I have rocks laid down on my drive way and it clearly has some problems in the plastic layer below. Weeds have been popping out since we moved in. How do I go about getting this rock driveway redone in the cheapest and most effective way possible?

  • 4
    do you have rocks on the sides of your driveway as a decorative element or do you have a crushed gravel driveway?
    – kevinskio
    Commented Nov 9, 2013 at 19:10
  • can you provide a photo of the problem area? THough the sifter is a great solution, I wonder if the scope/scale of your job may be too large for a job like this by hand. a machine may be needed if it is a sizeable area.
    – Phlume
    Commented Sep 24, 2014 at 18:36

3 Answers 3


I'm in the process of sifting gravel out of my backyard where I want a garden and by far, the absolutely best way to sift gravel out, is with a hardware mesh slide.

Sifting rocks out of the soil

This method was an upgrade from the box with a hardware mesh bottom that I would shake back and forth to separate the rocks from the dirt.

The biggest advantage of the slide over the box, is that gravity is doing all the work for me. All I have to do is shovel dirt to the top of the slide, and as it runs down, the dirt will fall through the mesh, while the rocks run to the bottom (into the box that I had been using previously).

Not only does this mean I'm not breaking my back sifting through dirt, but I'm skipping an entire step in the process. Rather than filling up the box, then sifting the dirt, I go straight into sifting the dirt.

I do want to note that I have seen people make a dirt-sifter using the box method, but putting a motor on the box so that it shakes on it's own. So there is that option, but it didn't seem like something I would want to do, I'm not going to want to keep the sifter after I'm finished, and I didn't want to spend a whole lot on doing it.

For this method I used:

2, 4-inch boards.
1, 2-inch board.
2, 2x4 wall studs.
1 roll of 1/4-inch hardware mesh.
Staples to attach the hardware mesh to the wood.
1 1/2-inch screws.
2 small corner brackets.
2 straight brackets.

All I did was I rolled out the hardware mesh and stapled each side to one of the 4-inch boards. Then, I cut the 2-inch boards, and screwed them over the hardware mesh to provide support.

Note: I placed the middle piece one-third of the way from the bottom. This creates a lip that will keep large sections of dirt, or dirt that's mixed in with plants and just isn't sifting through on it's own from reaching the bottom. All I have to do then, is run a flat shovel up through the dirt a couple times and it will all sort itself out. If you do it right, the plants will end of on the top and you can grab them for compost.

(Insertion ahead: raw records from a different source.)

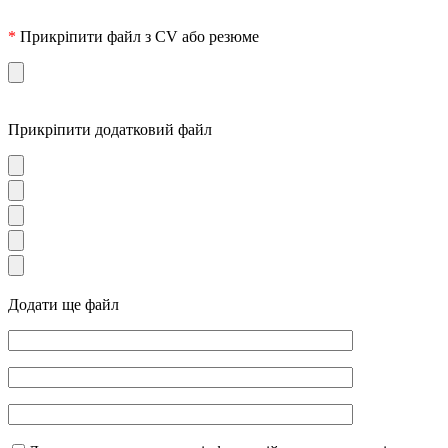
*
Прикріпити файл з CV або резюме
Прикріпити додатковий файл
Додати ще файл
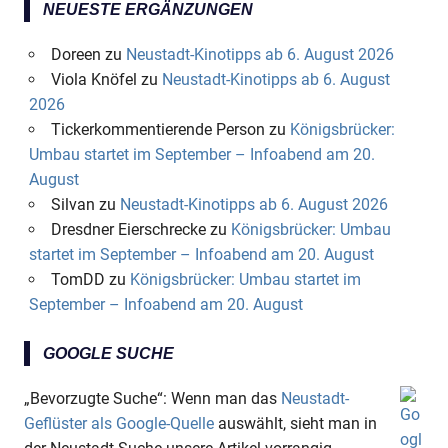
NEUESTE ERGÄNZUNGEN
Doreen
zu
Neustadt-Kinotipps ab 6. August 2026
Viola Knöfel
zu
Neustadt-Kinotipps ab 6. August
2026
Tickerkommentierende Person
zu
Königsbrücker:
Umbau startet im September – Infoabend am 20.
August
Silvan
zu
Neustadt-Kinotipps ab 6. August 2026
Dresdner Eierschrecke
zu
Königsbrücker: Umbau
startet im September – Infoabend am 20. August
TomDD
zu
Königsbrücker: Umbau startet im
September – Infoabend am 20. August
GOOGLE SUCHE
„Bevorzugte Suche“: Wenn man das
Neustadt-
Geflüster als Google-Quelle
auswählt, sieht man in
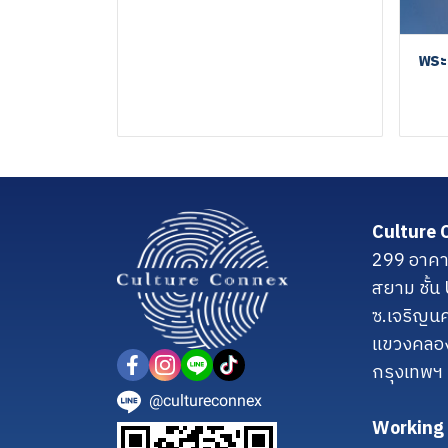
พระ
Culture 
299 อาคา
สยาม ชั้
ซ.เจริญน
แขวงคลอ
กรุงเทพฯ
@cultureconnex
Working 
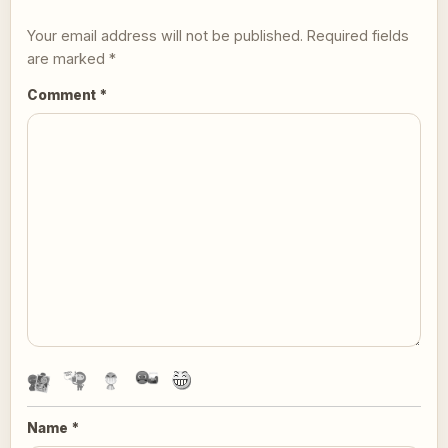
Your email address will not be published.
Required fields
are marked
*
Comment
*
Name
*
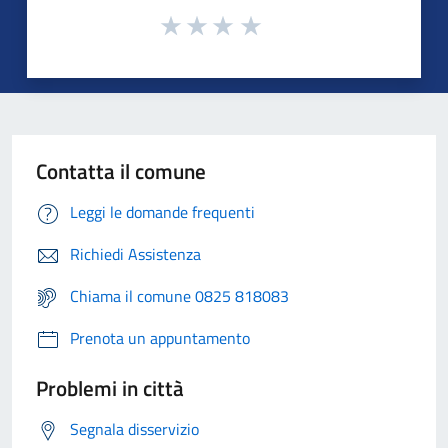
Contatta il comune
Leggi le domande frequenti
Richiedi Assistenza
Chiama il comune 0825 818083
Prenota un appuntamento
Problemi in città
Segnala disservizio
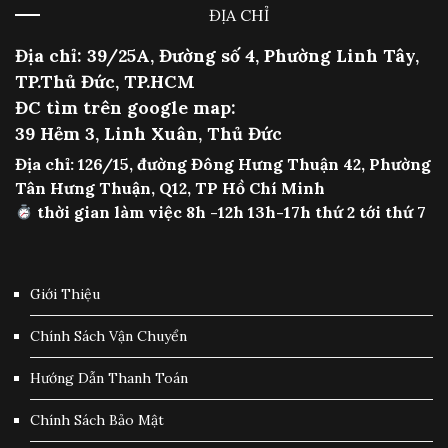
ĐỊA CHỈ
Địa chỉ: 39/25A, Đường số 4, Phường Linh Tây,
TP.Thủ Đức, TP.HCM
ĐC tìm trên google map:
39 Hẻm 3, Linh Xuân, Thủ Đức
Địa chỉ: 126/15, đường Đông Hưng Thuận 42, Phường
Tân Hưng Thuận, Q12, TP Hồ Chí Minh
thời gian làm việc 8h -12h 13h-17h thứ 2 tới thứ 7
Giới Thiệu
Chính Sách Vận Chuyển
Hướng Dẫn Thanh Toán
Chính Sách Bảo Mật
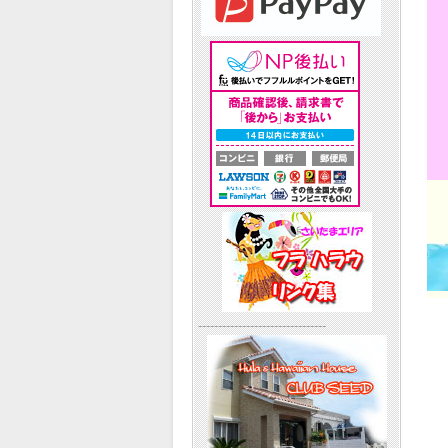
--------------------------------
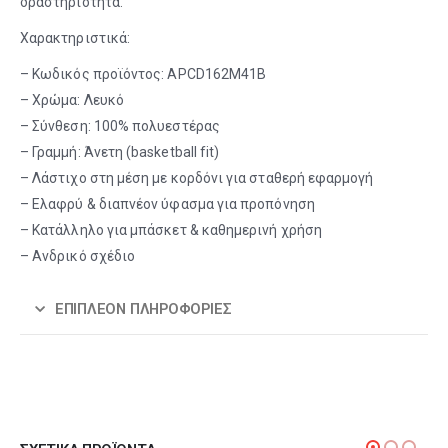
δραστηριότητα.
Χαρακτηριστικά:
– Κωδικός προϊόντος: APCD162M41B
– Χρώμα: Λευκό
– Σύνθεση: 100% πολυεστέρας
– Γραμμή: Άνετη (basketball fit)
– Λάστιχο στη μέση με κορδόνι για σταθερή εφαρμογή
– Ελαφρύ & διαπνέον ύφασμα για προπόνηση
– Κατάλληλο για μπάσκετ & καθημερινή χρήση
– Ανδρικό σχέδιο
ΕΠΙΠΛΈΟΝ ΠΛΗΡΟΦΟΡΊΕΣ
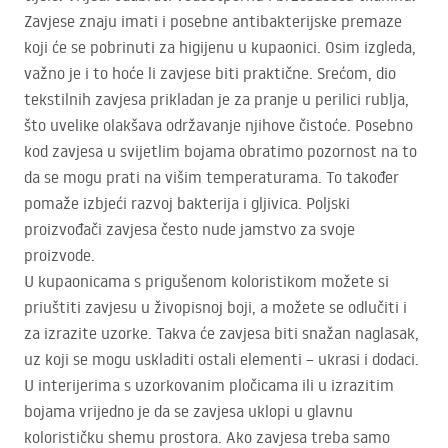
Zavjese znaju imati i posebne antibakterijske premaze
koji će se pobrinuti za higijenu u kupaonici. Osim izgleda,
važno je i to hoće li zavjese biti praktične. Srećom, dio
tekstilnih zavjesa prikladan je za pranje u perilici rublja,
što uvelike olakšava održavanje njihove čistoće. Posebno
kod zavjesa u svijetlim bojama obratimo pozornost na to
da se mogu prati na višim temperaturama. To također
pomaže izbjeći razvoj bakterija i gljivica. Poljski
proizvođači zavjesa često nude jamstvo za svoje
proizvode.
U kupaonicama s prigušenom koloristikom možete si
priuštiti zavjesu u živopisnoj boji, a možete se odlučiti i
za izrazite uzorke. Takva će zavjesa biti snažan naglasak,
uz koji se mogu uskladiti ostali elementi – ukrasi i dodaci.
U interijerima s uzorkovanim pločicama ili u izrazitim
bojama vrijedno je da se zavjesa uklopi u glavnu
kolorističku shemu prostora. Ako zavjesa treba samo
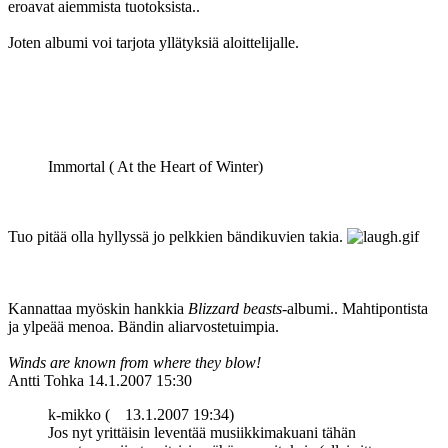
eroavat aiemmista tuotoksista..
Joten albumi voi tarjota yllätyksiä aloittelijalle.
Immortal ( At the Heart of Winter)
Tuo pitää olla hyllyssä jo pelkkien bändikuvien takia.
Kannattaa myöskin hankkia
Blizzard beasts
-albumi.. Mahtipontista
ja ylpeää menoa. Bändin aliarvostetuimpia.
Winds are known from where they blow!
Antti Tohka
14.1.2007 15:30
k-mikko (
13.1.2007 19:34)
Jos nyt yrittäisin leventää musiikkimakuani tähän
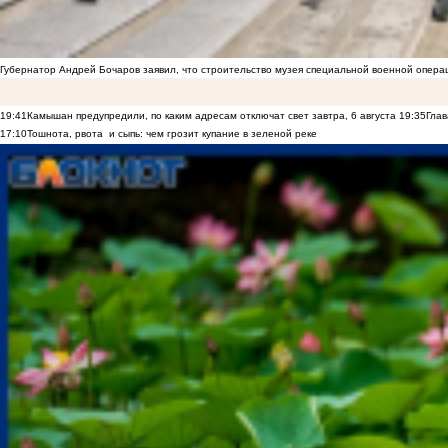
Губернатор Андрей Бочаров заявил, что строительство музея специальной военной опера
19:41
Камышан предупредили, по каким адресам отключат свет завтра, 6 августа
19:35
Глав
17:10
Тошнота, рвота и сыпь: чем грозит купание в зеленой реке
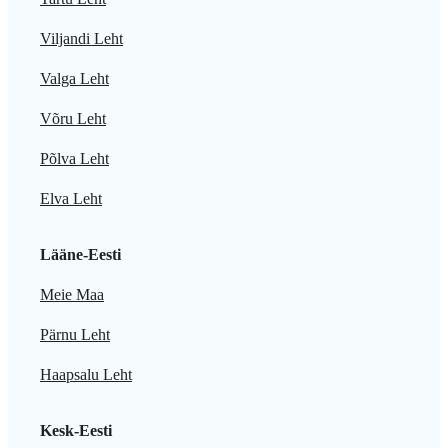
Viljandi Leht
Valga Leht
Võru Leht
Põlva Leht
Elva Leht
Lääne-Eesti
Meie Maa
Pärnu Leht
Haapsalu Leht
Kesk-Eesti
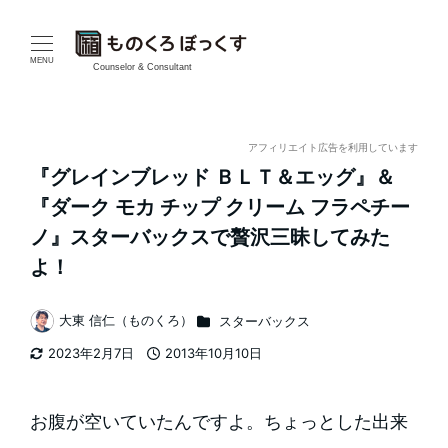
メ
イ
MENU
Counselor & Consultant
ン
コ
アフィリエイト広告を利用しています
『グレインブレッド ＢＬＴ＆エッグ』＆
ン
『ダーク モカ チップ クリーム フラペチー
テ
ノ』スターバックスで贅沢三昧してみた
よ！
ン
ツ
カテゴリー
大東 信仁（ものくろ）
スターバックス
著
へ
2023年2月7日
2013年10月10日
者
更新日
投稿日
移
お腹が空いていたんですよ。ちょっとした出来
動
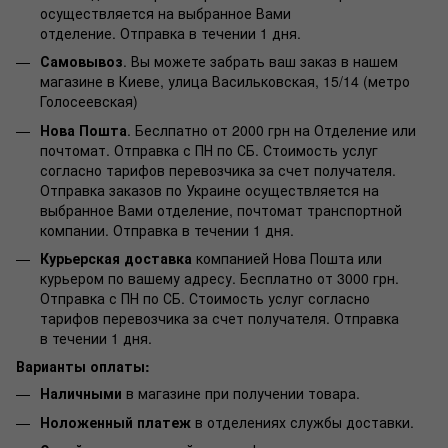
осуществляется на выбранное Вами
отделение. Отправка в течении 1 дня.
Самовывоз
. Вы можете забрать ваш заказ в нашем
магазине в Киеве, улица Васильковская, 15/14 (метро
Голосеевская)
Нова Пошта
. Беслпатно от 2000 грн на Отделение или
почтомат. Отправка с ПН по СБ. Стоимость услуг
согласно тарифов перевозчика за счет получателя.
Отправка заказов по Украине осуществляется на
выбранное Вами отделение, почтомат транспортной
компании. Отправка в течении 1 дня.
Курьерская доставка
компанией Нова Пошта или
курьером по вашему адресу. Бесплатно от 3000 грн.
Отправка с ПН по СБ. Стоимость услуг согласно
тарифов перевозчика за счет получателя. Отправка
в течении 1 дня.
Варианты оплаты:
Наличными
в магазине при получении товара.
Ноложенный платеж
в отделениях службы доставки.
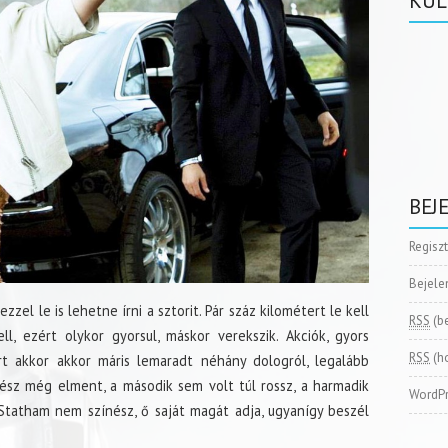
KÜL
BEJ
Regisz
Bejele
ezzel le is lehetne írni a sztorit. Pár száz kilométert le kell
RSS
(b
l, ezért olykor gyorsul, máskor verekszik. Akciók, gyors
RSS
(h
rt akkor akkor máris lemaradt néhány dologról, legalább
ész még elment, a második sem volt túl rossz, a harmadik
WordPr
 Statham nem színész, ő saját magát adja, ugyanígy beszél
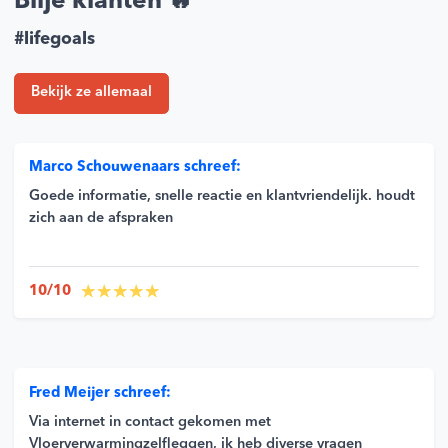
Blije klanten 🔥
#lifegoals
Bekijk ze allemaal
Marco Schouwenaars schreef:
Goede informatie, snelle reactie en klantvriendelijk. houdt
zich aan de afspraken
10/10
Fred Meijer schreef:
Via internet in contact gekomen met
Vloerverwarmingzelfleggen, ik heb diverse vragen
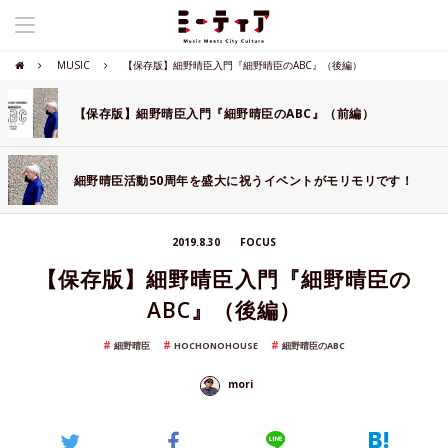
MUSIC
【保存版】細野晴臣入門『細野晴臣のABC』（後編）
【保存版】細野晴臣入門『細野晴臣のABC』（前編）
細野晴臣活動50周年を盛大に祝うイベントがモリモリです！
2019.8.30
FOCUS
【保存版】細野晴臣入門『細野晴臣の
ABC』（後編）
細野晴臣
HOCHONOHOUSE
細野晴臣のABC
mori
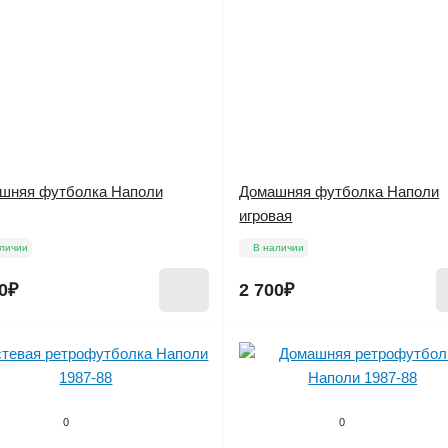
шняя футболка Наполи
Домашняя футболка Наполи
игровая
личии
В наличии
0₽
2 700₽
0
0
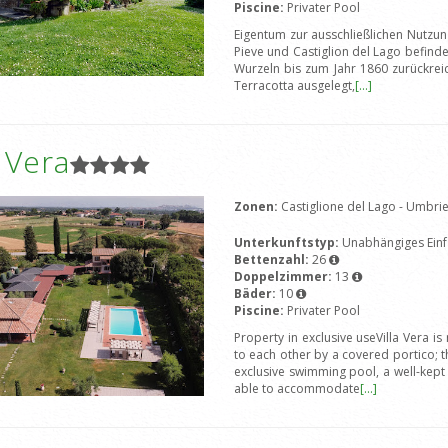
Piscine:
Privater Pool
Eigentum zur ausschließlichen Nutzun
Pieve und Castiglion del Lago befind
Wurzeln bis zum Jahr 1860 zurückre
Terracotta ausgelegt,
[...]
a Vera
Zonen:
Castiglione del Lago - Umbri
Unterkunftstyp:
Unabhängiges Einf
Bettenzahl:
26
Doppelzimmer:
13
Bäder:
10
Piscine:
Privater Pool
Property in exclusive useVilla Vera 
to each other by a covered portico; 
exclusive swimming pool, a well-kep
able to accommodate
[...]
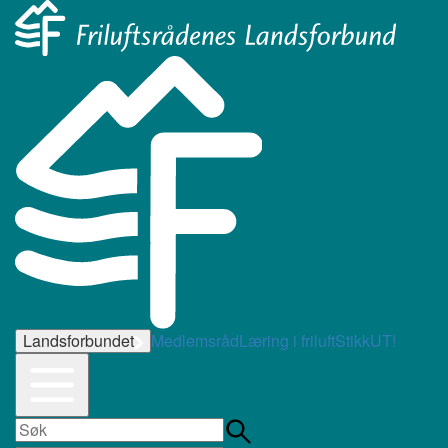
Landsforbundet
Medlemsråd
Læring i friluft
StikkUT!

Once that piece is together, then just use something to prop it at about a 45 degree angle. That's what I used the wall studs for, since I had them lying around as scrap. It's also where I used the brackets to attach them together. I only used them because I had them next to me and didn't feel like going to dig out longer screws. You could easily use longer screws and skip the brackets if you prefer.

That's really all there is to that design. Just be sure keep an eye out for worms as the dirt runs down the slide, you don't want to sift those guys out.

  • How do you break up lumps of potentially good soil after sifting? Or do lumps go out with the rocks?
    – J. Musser
    Commented Sep 24, 2014 at 17:26
  • @J.Musser Since it's for my garden I did till it first to make it easier to sift through. But the couple clumps I've come across have broken up just fine with a flat spade running them up and down the slide. Sort of the same effect as shaking it in the box, but less effort.
    – The Flash
    Commented Sep 24, 2014 at 17:31
  • So this would only work with reasonably nice, dryish soil.
    – J. Musser
    Commented Sep 24, 2014 at 17:33
  • I created one of these (a bit different design model) and I agree...hands down best solution.
    – Phlume
    Commented Sep 24, 2014 at 18:34
  • Looks like duct tape was employed. =) Haha Love it.
    – itsmatt
    Commented Sep 27, 2014 at 12:18

If you have a crate with small enough holes in the bottom, you could shovel the dirt and rocks into the crate, then sift the dirt out. It does get dusty though.


A sieve. You should be able to find some at your local hardware, generally they stock various sizes. If the material is not very sturdy you could build a frame out of some lumber.

Something like chicken mesh might also work depending on the size of the rock.